Pour protéger ses actifs web contre ce type d’attaque, les propriétaires de sites et d’applications web peuvent déjà prendre quelques mesures de défense de base. Celles-ci comprennent notamment l’inspection et le blocage des sessions web, ce que certains WAF savent faire par défaut. Si l’outil d’attaque ou le bot est relativement simple, alors l’agent utilisateur (le nom utilisé par un navigateur web pour s’identifier auprès d’un serveur web) peut être repéré et bloqué.
Une autre défense de base consiste à utiliser des listes d’adresses IP de mauvaise réputation afin de les bloquer.

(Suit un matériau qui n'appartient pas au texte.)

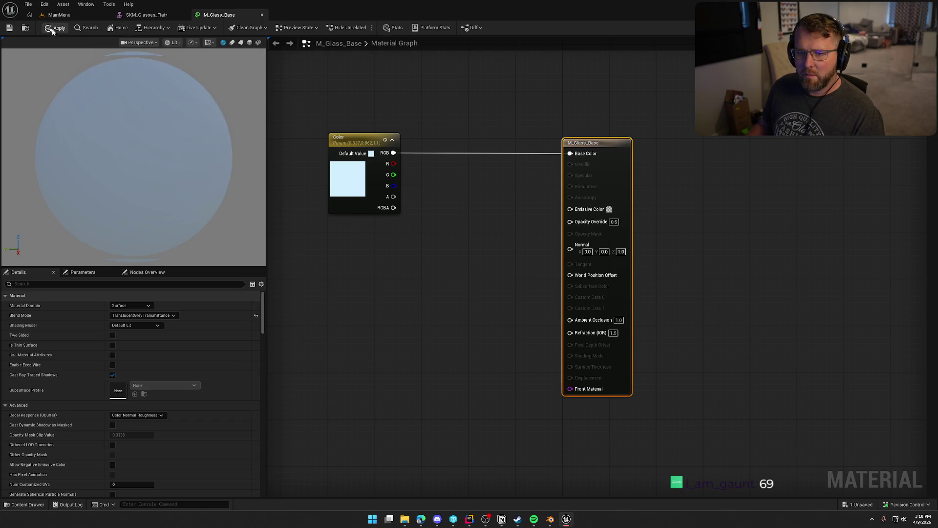
{"action": "left_click", "coordinate": [52, 28]}
{"action": "left_click", "coordinate": [159, 13]}
{"action": "left_click_drag", "start_coordinate": [401, 199], "coordinate": [411, 213]}
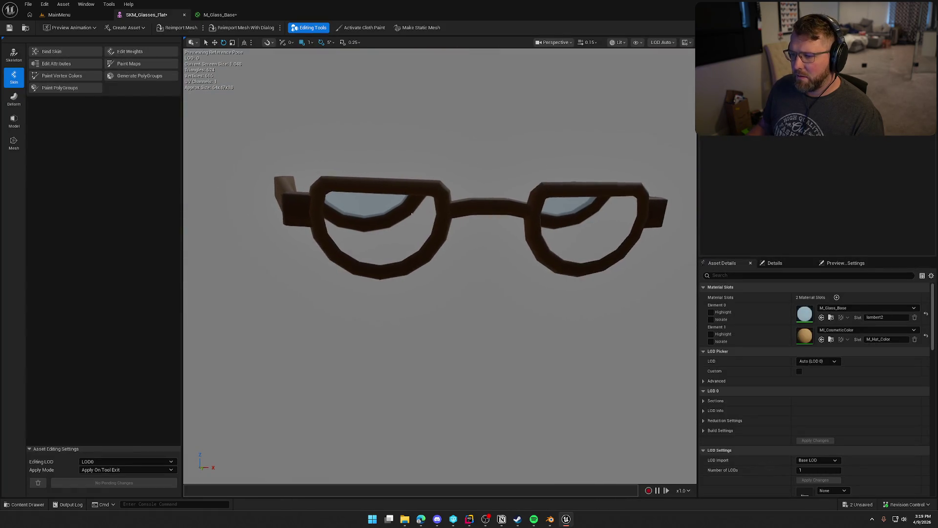
Step: Close the M_Glass_Base editor and inspect the flat glasses up close from several angles
{"action": "middle_click", "coordinate": [219, 15]}
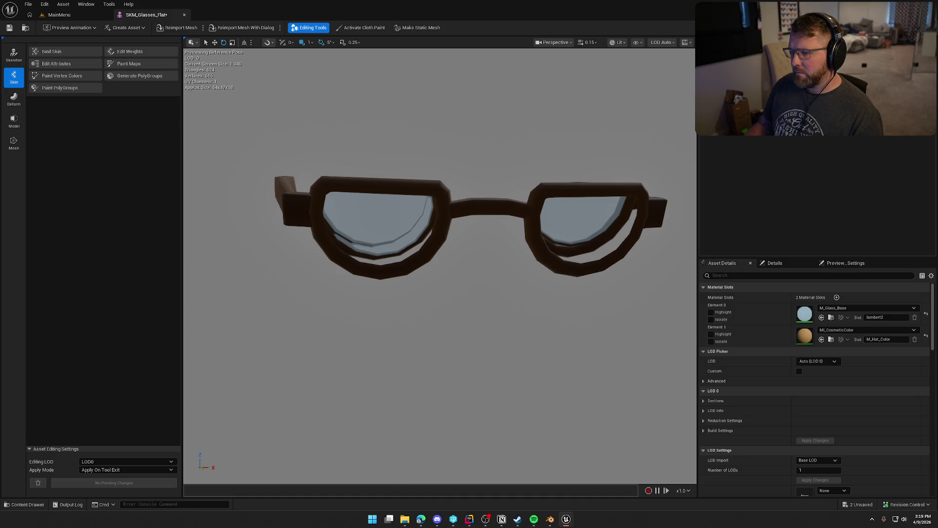
{"action": "mouse_move", "coordinate": [605, 200]}
{"action": "left_mouse_down"}
{"action": "mouse_move", "coordinate": [523, 215]}
{"action": "mouse_move", "coordinate": [508, 273]}
{"action": "mouse_move", "coordinate": [499, 274]}
{"action": "mouse_move", "coordinate": [498, 244]}
{"action": "mouse_move", "coordinate": [504, 274]}
{"action": "mouse_move", "coordinate": [493, 264]}
{"action": "mouse_move", "coordinate": [488, 303]}
{"action": "mouse_move", "coordinate": [482, 297]}
{"action": "left_mouse_up"}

De telles listes sont souvent basées sur l’origine géographique de la connexion (pas toujours très fiable), l’identification d’adresses IP provenant d’attaques antérieures, ou encore des listes de réputation fournies par des tiers. Ces méthodes restent simples à mettre en œuvre, mais permettent déjà d’éliminer un bon nombre de mauvais acteurs.
Un autre outil utile pourrait être la limitation du nombre de tentatives de connexion. Mais il s’agit dans les faits d’une mesure à double tranchant, car comme cela s’applique à la fois aux attaquants et aux clients, il peut être délicat de trouver le bon équilibre entre protection et frustration.

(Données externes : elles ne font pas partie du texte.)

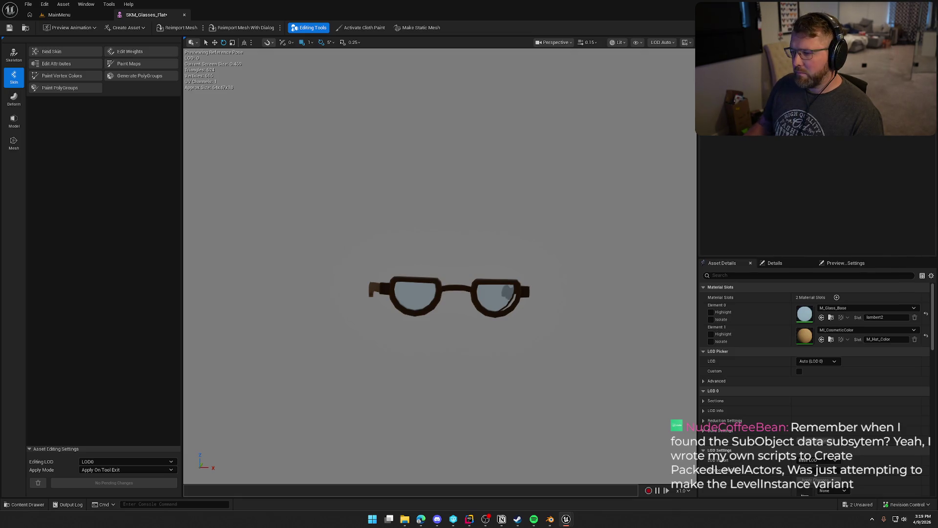
{"action": "mouse_move", "coordinate": [566, 307]}
{"action": "left_mouse_down"}
{"action": "mouse_move", "coordinate": [566, 234]}
{"action": "mouse_move", "coordinate": [566, 332]}
{"action": "mouse_move", "coordinate": [538, 264]}
{"action": "mouse_move", "coordinate": [532, 317]}
{"action": "mouse_move", "coordinate": [532, 301]}
{"action": "left_mouse_up"}
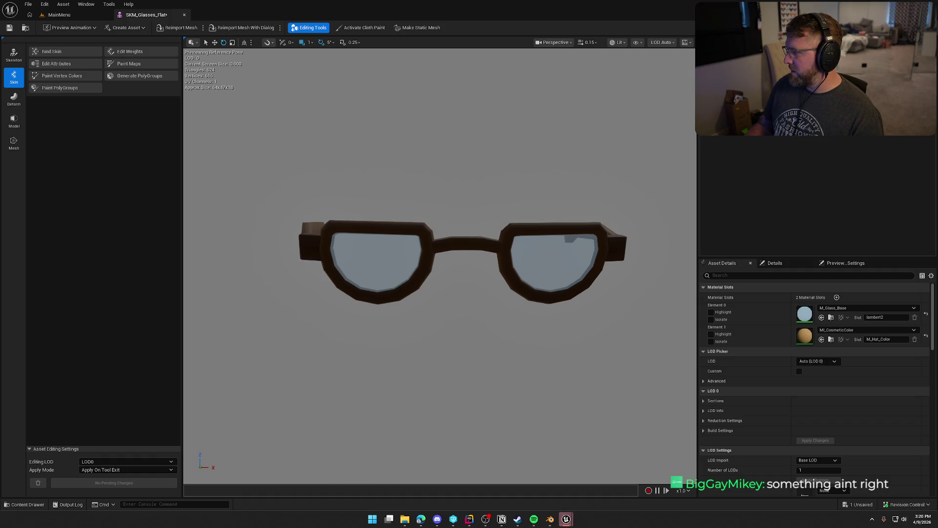
{"action": "left_click_drag", "start_coordinate": [497, 173], "coordinate": [341, 185]}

Enfin, l’étape ultime parmi les mesures élémentaires consiste à ajouter un test CAPTCHA au processus de connexion. L’inconvénient est que les CAPTCHA peuvent non seulement gêner les clients (qui n’a jamais pesté devant ces obligations d’identifier un feu tricolore ou un passage piéton introuvable, ou de déchiffrer une suite de lettres absolument incompréhensible ?), mais ils peuvent aussi constituer un obstacle difficilement surmontable pour les personnes handicapées. D’ailleurs, certains grands e-commerçants l’ont bien compris et limitent leur utilisation des CAPTCHA car ils constatent une baisse du chiffre d’affaires sur les pages d’achats ainsi protégées.
Naturellement, les agresseurs ont tenté de s’adapter à ces mesures, et ils ont développé toute une série d’outils et de techniques efficaces pour cela. Leur point commun : ils tentent de faire passer leur bot pour un humain.

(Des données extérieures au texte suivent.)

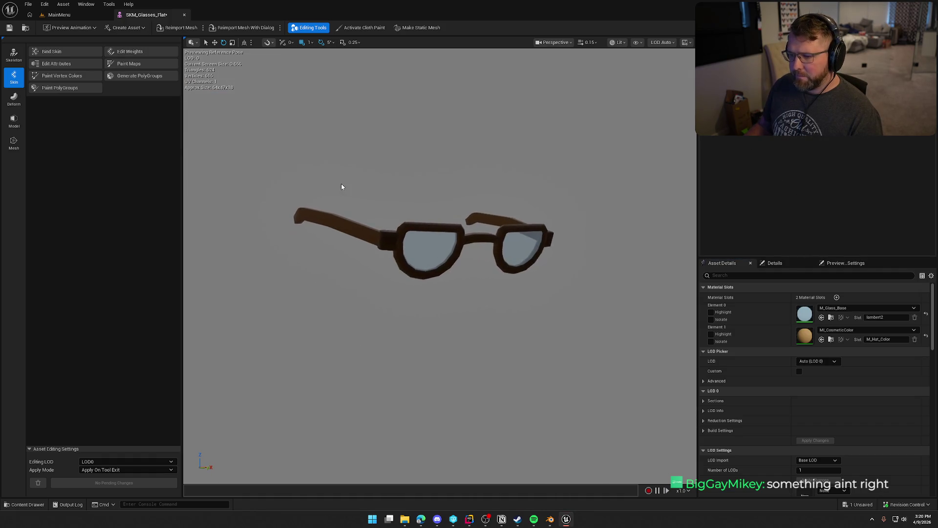
Step: Check out and save SKM_Glasses_Flat, close its editor, and select the monocle mesh in Accessories
{"action": "left_click", "coordinate": [10, 28]}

Première cible des pirates : les fameux CAPTCHA ! De nombreux outils d’attaque disposent tout simplement de plug-ins optionnels permettant de fournir des réponses à des milliers d’énigmes CAPTCHA connues. Et quand elles manquent à la liste, les criminels n’hésitent pas à embaucher de vrais humains pour enrichir ces résultats continuellement à la chaîne.
Les chercheurs de F5 Labs ont d’ailleurs publié récemment une analyse détaillée du marché de ces résolveurs pirates, et observent qu’à cause de ces derniers, les CAPTCHA présentent plus souvent un casse-tête pour les humains que pour les bots.
Et les pirates ne s’arrêtent pas là. De nombreux outils de credential stuffing sont aussi capables d’imiter un vrai navigateur. Pour cela, la manière la plus simple (simpliste, même !) d’y parvenir consiste tout simplement à imiter un agent utilisateur connu : le bot s’annonce comme étant un Chrome ou un Firefox traditionnel, et tout le monde le croit (c’est pourquoi ce « user agent » n’est pas une information très fiable pour la sécurité web)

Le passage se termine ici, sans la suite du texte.